I have just been asked the following by a friend, and would be interested in your opinions:
He has applied for the BVC and has offers from MMU, UWE and City.
He did his undergraduate at MMU.
He cannot decide between MMU and City. The course fees for MMU are c£9,500 and the course fees for City are £14,500. He has applied for an Inns scholarship but does not know if he will get it. He has to make his choice on BVC provider before he will know this information.
I told him that knowing what I do now, I would probably still choose MMU as it looks after its students more (for all its flaws). OTOH, City has a higher pass rate (though having seen a sample exam and heard about the teaching, I think it may be due to different exames) and he wants to avoid being 'just' MMU all the time.
Your views? City or MMU?
One thing I have learned doing Emergent Ventures
2 hours ago
7 comments:
MMU! Smaller teaching groups, lower course fees, cheaper accomodaton... It's perfect :D
City are supposed to be rubbish anyway. He really should have applied to the College of Knowledge. But having spent some time in both a small and a large instituition, I would adivse the smaller. Although MMU does NOT (sorry MMM) have a good reputation! Nobody got an Outstanding there a couple of years ago I think, how many last year? So perhaps UWE, which is still small but is of better quality. Seems the most sensible choice to me.
I agree with your comments about pass rate (but would probably support all the providers having to examine in the same way and to the same standard) - I believe that last year 2 people got outstandings and 45% failed at least one module on the first sitting. The vast majority of those fails were in drafting (which was a hellish exam, to be fair). That said, it was nice to have 2 hours of advocacy each week in classes of 6 people and then to have further advocacy classes in the evening as well.

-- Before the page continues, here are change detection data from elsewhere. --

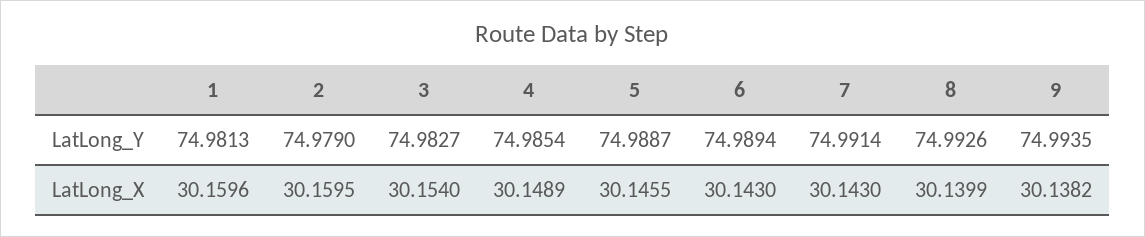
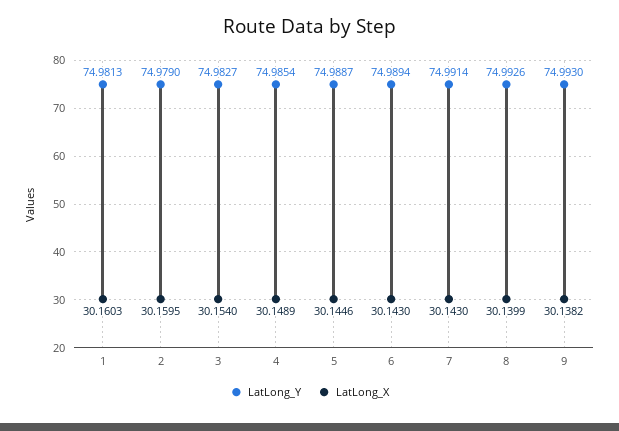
  {
    "LatLong_Y": {
      "1": 74.9813,
      "2": 74.979,
      "3": 74.9827,
      "4": 74.9854,
      "5": 74.9887,
      "6": 74.9894,
      "7": 74.9914,
      "8": 74.9926,
-     "9": 74.9935
+     "9": 74.993
    },
    "LatLong_X": {
-     "1": 30.1596,
+     "1": 30.1603,
      "2": 30.1595,
      "3": 30.154,
      "4": 30.1489,
-     "5": 30.1455,
+     "5": 30.1446,
      "6": 30.143,
      "7": 30.143,
      "8": 30.1399,
      "9": 30.1382
    }
  }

I get the impression that whilst the teaching is crap at City (because they've been able to use the ICSL label for so long), they will still be able to exploit the old connection for a while so they have an (undeservedly) better reputation.

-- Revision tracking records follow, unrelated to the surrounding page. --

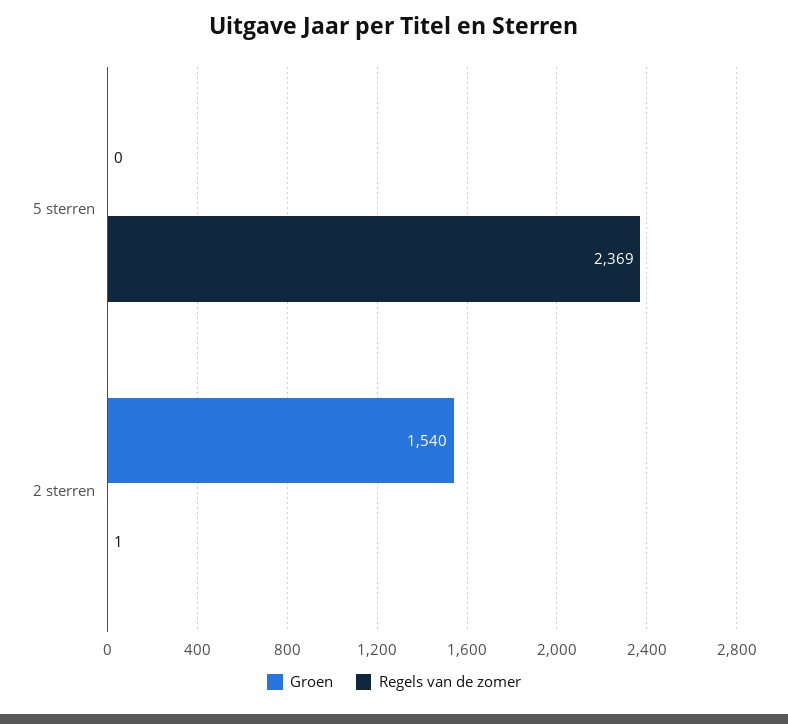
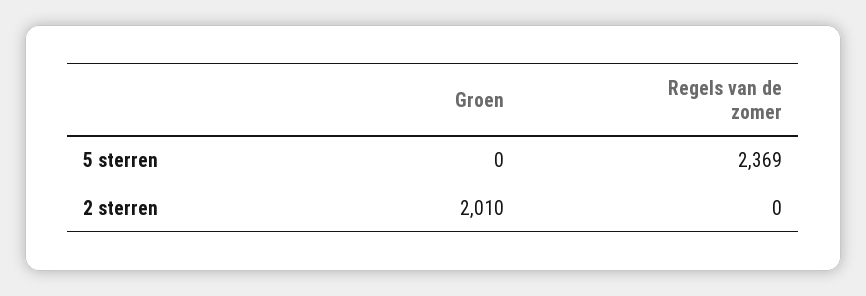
  {
    "Groen": {
      "5 sterren": 0,
-     "2 sterren": 1540
+     "2 sterren": 2010
    },
    "Regels van de zomer": {
      "5 sterren": 2369,
-     "2 sterren": 1
+     "2 sterren": 0
    }
  }

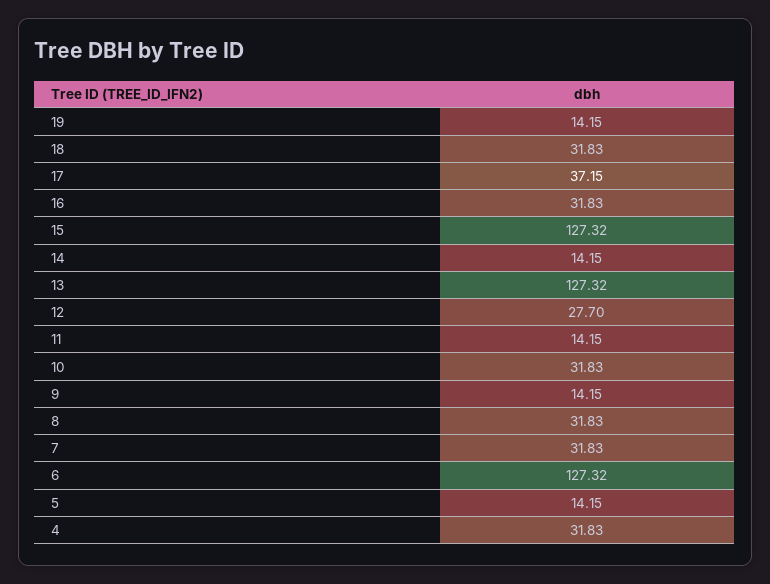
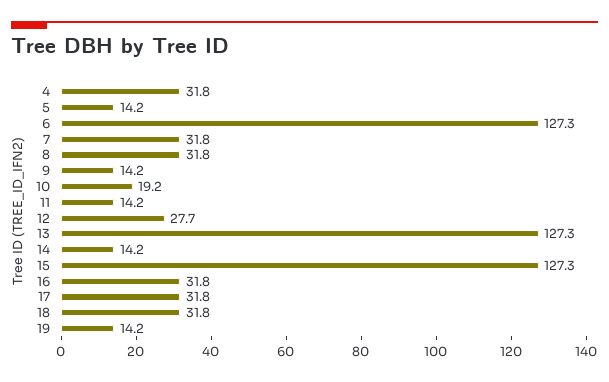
  {
    "19": 14.15,
    "18": 31.83,
-   "17": 37.15,
+   "17": 31.8,
    "16": 31.83,
    "15": 127.32,
    "14": 14.15,
    "13": 127.32,
    "12": 27.7,
    "11": 14.15,
-   "10": 31.83,
+   "10": 19.2,
    "9": 14.15,
    "8": 31.83,
    "7": 31.83,
    "6": 127.32,
    "5": 14.15,
    "4": 31.83
  }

TBH,if BPP Manchester had offered the BVC, I would have very happily stayed there as I was very happy with them for the GDL. CoL I haven't been taught by but I didn't click with them on the open day to the same degree as BPP - horses for courses, though.

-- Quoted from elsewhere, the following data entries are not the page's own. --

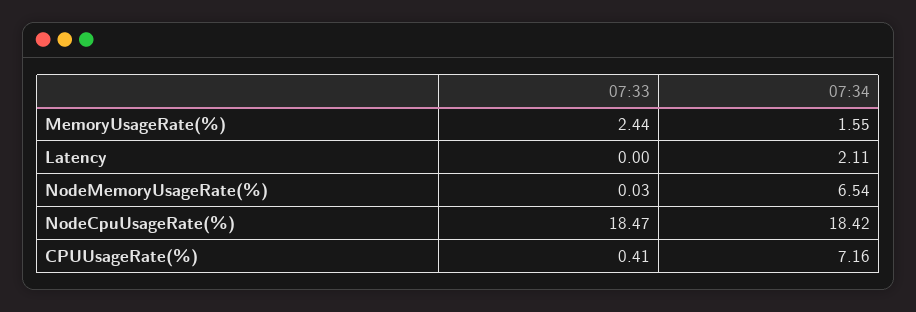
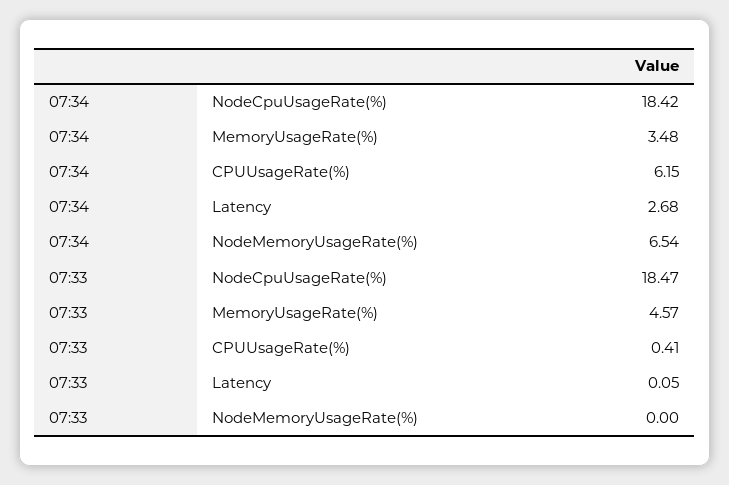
  {
    "07:33": {
-     "MemoryUsageRate(%)": 2.44,
+     "MemoryUsageRate(%)": 4.57,
-     "Latency": 0,
+     "Latency": 0.05,
-     "NodeMemoryUsageRate(%)": 0.03,
+     "NodeMemoryUsageRate(%)": 0,
      "NodeCpuUsageRate(%)": 18.47,
      "CPUUsageRate(%)": 0.41
    },
    "07:34": {
-     "MemoryUsageRate(%)": 1.55,
+     "MemoryUsageRate(%)": 3.48,
-     "Latency": 2.11,
+     "Latency": 2.68,
      "NodeMemoryUsageRate(%)": 6.54,
      "NodeCpuUsageRate(%)": 18.42,
-     "CPUUsageRate(%)": 7.16
+     "CPUUsageRate(%)": 6.15
    }
  }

I think most providers are much of a much. Saying that, some do it slightly better than others. All providers will have their faults and the occasional weak tutor!
I would go for MMU. Cheaper than living in London. I only applied for the BVC in clearing and UWE accepted me within a few hours. This made me wonder who else they had accepted on the course if it was that easy! On the flip side, they may have a really good admin team! :-)
MMU got me a pupillage at a leading London common law set. The quality of the programme left me in a good position to hit the gound running in pupillage where I do know that some people from other providers have needed a lot of rework.
Yes, the assessments are tougher at MMU than places where they hand out Outstandings like sweeties but it is inexpensive and you get a further discount if you were an MMU undergrad/ GDL student. Living in M/cr is inexpensive. It's a great city and you can be in London in under 2 hours on the spectacularly smooth pendolino. A treat in itself. I travelled from London to Hull recently and had forgotten how bunpy high-speed trains used to be.
No-brainer in my view.
I used to live very close to Piccadilly station and for dining, used to be able to rely on being able to get from the front door of my house to the door of Middle Temple in under 2h45m.... Good system!
At the beginning of the BVC, Inner did an advocacy session for the newbies. It was around 2 weeks into the season and the students from the different providers were mixed up in groups.
If the students are representaive of their respective institutions, then MMU and Nottingham are streets ahead of the other providers.